Download a remote file from the cloud.

Uses azcopy CLI if available.

Parameters:

to_get_path (str) – remote file or folder to download of the form <container>/...
destination (pathlib.Path | str) – local destination for the downloaded files
fs – filesystem
quiet – disable logging of adlfs output
clobber – overwrite existing files and directories if True
azcopy_path – path to azcopy executable

Return type:

None

etoolbox.utils.cloud.put(to_put_path, destination, fs=None, *, quiet=True, clobber=False, azcopy_path='/opt/homebrew/bin/azcopy')[source]¶

Upload local files or directories to the cloud.

Copies a specific file or tree of files. If destination ends with a “/”, it will be assumed to be a directory, and target files will go within.

Uses azcopy CLI if available.

Parameters:

to_put_path (pathlib.Path) – local file or folder to copy
destination (str) – copy destination of the form <container>/...
fs – filesystem
quiet – disable logging of adlfs output
clobber – force overwriting of existing files (only works when azcopy is used)
azcopy_path – path to azcopy executable

Return type:

None

etoolbox.utils.cloud.read_patio_resource_results(datestr)[source]¶

Reads patio resource results from Azure.

Reads patio resource results from Azure and returns the extracted data as a dictionary (named list). The method handles the specific format of patio resource files and manages file system interactions as well as cache mechanisms.

Parameters:: datestr (str) – Date string that identifies the model run.
Return type:: dict[str, pandas.DataFrame]

etoolbox.utils.cloud.read_cloud_file(filename)[source]¶

Read parquet, csv, or DataZip files from Azure.

The method handles the specific format of patio resource files and manages file system interactions as well as cache mechanisms.

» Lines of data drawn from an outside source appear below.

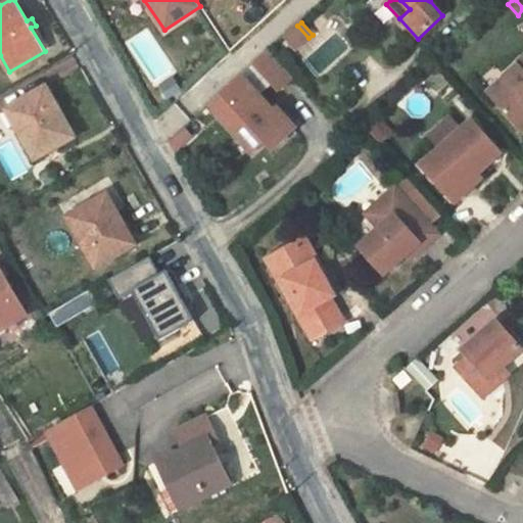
[(308,38),(297,26),(285,37),(296,49),(308,38)]
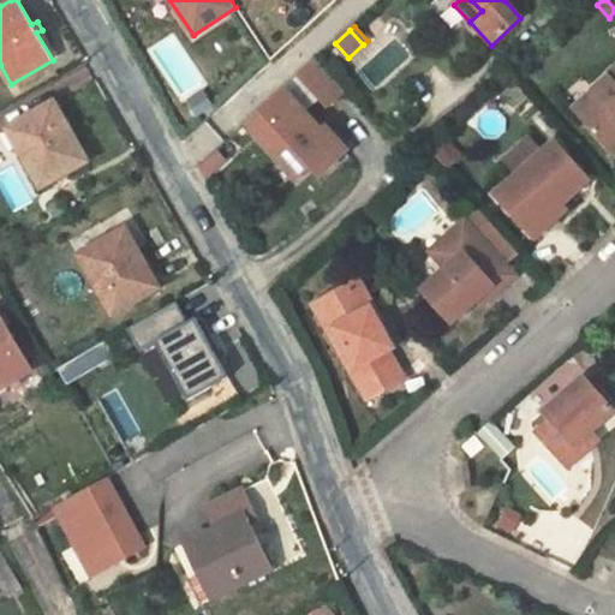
[(318,59),(302,73),(330,105),(346,90),(318,59)]
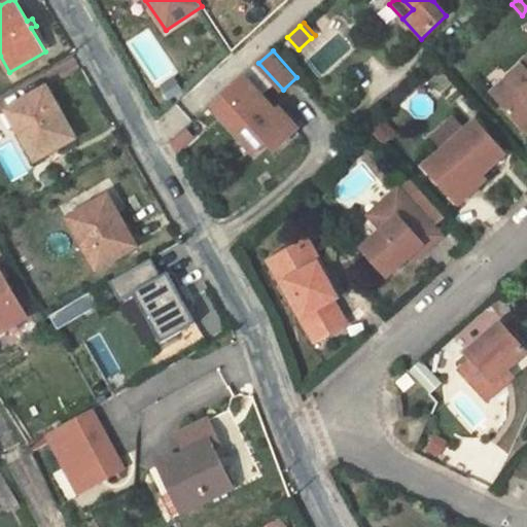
[(522,66),(510,77),(517,85),(499,101),(526,131),(526,59),(521,65),(522,66)]
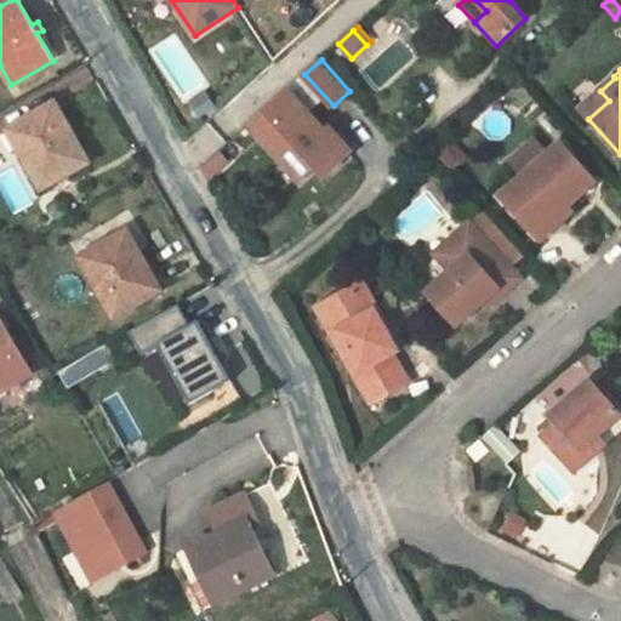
[(588,119),(609,101),(600,91),(588,79),(568,97),(588,119)]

Parameters:: filename (str) – the full path to the file including container and file extension.
Return type:: dict[str, pandas.DataFrame] | pandas.DataFrame

Examples

>>> from etoolbox.utils.cloud import read_cloud_file

>>> df = read_cloud_file("patio-data/20241031/utility_ids.parquet")
>>> df.head()
   utility_id_ferc1  ...  public_private_unmapped
0               1.0  ...                 unmapped
1             342.0  ...                   public
2             294.0  ...                   public
3             394.0  ...                   public
4             349.0  ...                   public

[5 rows x 37 columns]

etoolbox.utils.cloud.write_cloud_file(data, filename)[source]¶

Writes economic results for patio data to a specified filename in Azure storage.

Parameters:

data (pandas.DataFrame | str | bytes) – DataFrame, or str or bytes representing
filename (str) – Target filename for storing the results, it must include the container, full path, and appropriate file extension, i.e., parquet for a DataFrame; csv json yaml yml toml or txt for str/bytes.

Return type:

None